The 80 is for the Dubliner overtaking in his chipped up Toyota Carina estate, on a blind bend whilst attempting to read the latest edition of 'Plant hire monthly'
It sort of goes with the behavior of sheep. As you drive in very rural areas stray sheep seem to intentionaly run in front of you. For the longest time I thought clinical depression was widespread among Irish sheep and they were trying to end it all. I used to wonder if a little Zoloft in the feed would help.

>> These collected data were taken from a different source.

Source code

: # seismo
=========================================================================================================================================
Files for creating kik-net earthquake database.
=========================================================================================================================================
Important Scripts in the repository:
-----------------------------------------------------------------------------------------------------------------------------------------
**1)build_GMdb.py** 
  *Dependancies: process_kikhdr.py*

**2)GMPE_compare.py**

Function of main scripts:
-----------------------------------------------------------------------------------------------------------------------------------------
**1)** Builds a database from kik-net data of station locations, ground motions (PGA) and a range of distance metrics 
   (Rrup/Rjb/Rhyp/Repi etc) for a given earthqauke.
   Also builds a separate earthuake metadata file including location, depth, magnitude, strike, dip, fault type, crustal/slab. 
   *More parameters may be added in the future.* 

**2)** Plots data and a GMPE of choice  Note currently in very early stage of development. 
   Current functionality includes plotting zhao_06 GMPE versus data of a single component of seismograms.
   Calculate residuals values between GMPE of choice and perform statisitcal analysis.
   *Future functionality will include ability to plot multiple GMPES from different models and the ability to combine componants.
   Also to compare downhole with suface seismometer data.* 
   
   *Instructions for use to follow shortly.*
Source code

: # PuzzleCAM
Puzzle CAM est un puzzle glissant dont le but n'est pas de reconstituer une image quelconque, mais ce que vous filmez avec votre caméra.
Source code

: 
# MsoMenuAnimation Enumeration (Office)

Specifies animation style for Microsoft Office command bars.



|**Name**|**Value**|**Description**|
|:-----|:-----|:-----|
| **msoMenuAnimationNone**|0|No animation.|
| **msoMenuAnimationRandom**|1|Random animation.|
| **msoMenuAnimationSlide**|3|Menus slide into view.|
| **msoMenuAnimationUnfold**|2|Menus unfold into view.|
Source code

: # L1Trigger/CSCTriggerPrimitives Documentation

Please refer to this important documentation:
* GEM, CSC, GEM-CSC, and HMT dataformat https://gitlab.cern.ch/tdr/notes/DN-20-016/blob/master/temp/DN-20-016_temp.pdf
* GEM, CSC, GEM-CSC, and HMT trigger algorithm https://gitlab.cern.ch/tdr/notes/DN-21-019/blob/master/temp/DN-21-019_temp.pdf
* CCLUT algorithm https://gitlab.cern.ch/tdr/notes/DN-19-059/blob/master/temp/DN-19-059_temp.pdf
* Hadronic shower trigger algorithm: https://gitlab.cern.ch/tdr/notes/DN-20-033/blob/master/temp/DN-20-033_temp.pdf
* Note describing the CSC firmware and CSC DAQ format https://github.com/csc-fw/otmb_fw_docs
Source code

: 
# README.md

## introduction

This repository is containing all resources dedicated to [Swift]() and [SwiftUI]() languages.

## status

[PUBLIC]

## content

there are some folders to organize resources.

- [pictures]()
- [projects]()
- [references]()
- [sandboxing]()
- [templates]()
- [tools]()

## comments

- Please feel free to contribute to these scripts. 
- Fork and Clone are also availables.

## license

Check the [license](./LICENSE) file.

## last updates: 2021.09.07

Last summer I fugured it out. I am usually there in summer when the spring lambs are nearly full size. I noticed that the sheep running in front of me were a bit smaller. I think the young sheep grazing by the road notice a car coming and in their wee sheep brains think "Oh shite, a car coming, better get next to mom" and then dash across the road. I have not killed one yet but have come close.
 
#19
Still yearning for Home Rule?

Found in a hotel in Dublin:


Quote:
Help us conserve our natural resources
DO YOU NEED FRESH TOWELS?
If you would like your used towels replaced, please leave them in the bath/shower. We will assume that you intend to re-use towels that are left elsewhere.
Using towels more than once saves hundreds of pounds worth of detergent and thousands of gallons of water each year.

When were Pounds replaced by Punts in Eire? And evidently not happy with the Euro?


ha ha thats so funny- Puttees - its a classic

speaking of classics- does your mother still appear in those donkey porn films

I know the donkeys objected to the smell of her breath but hey thats probably from the watersport film

she had just made-

isnt humour a great thing

do you still love us Oirish-

you prick
 
#20
Fcuking banana republic. With no bananas. And no money, either.

They'll do ANYTHING to be different to the UK. If driving upside down was a feasible option, they'd do it.



What is your reason for the above- were you actually trying to be funny or is there some deep seated

resentment- if so why not just have the balls to come out with it.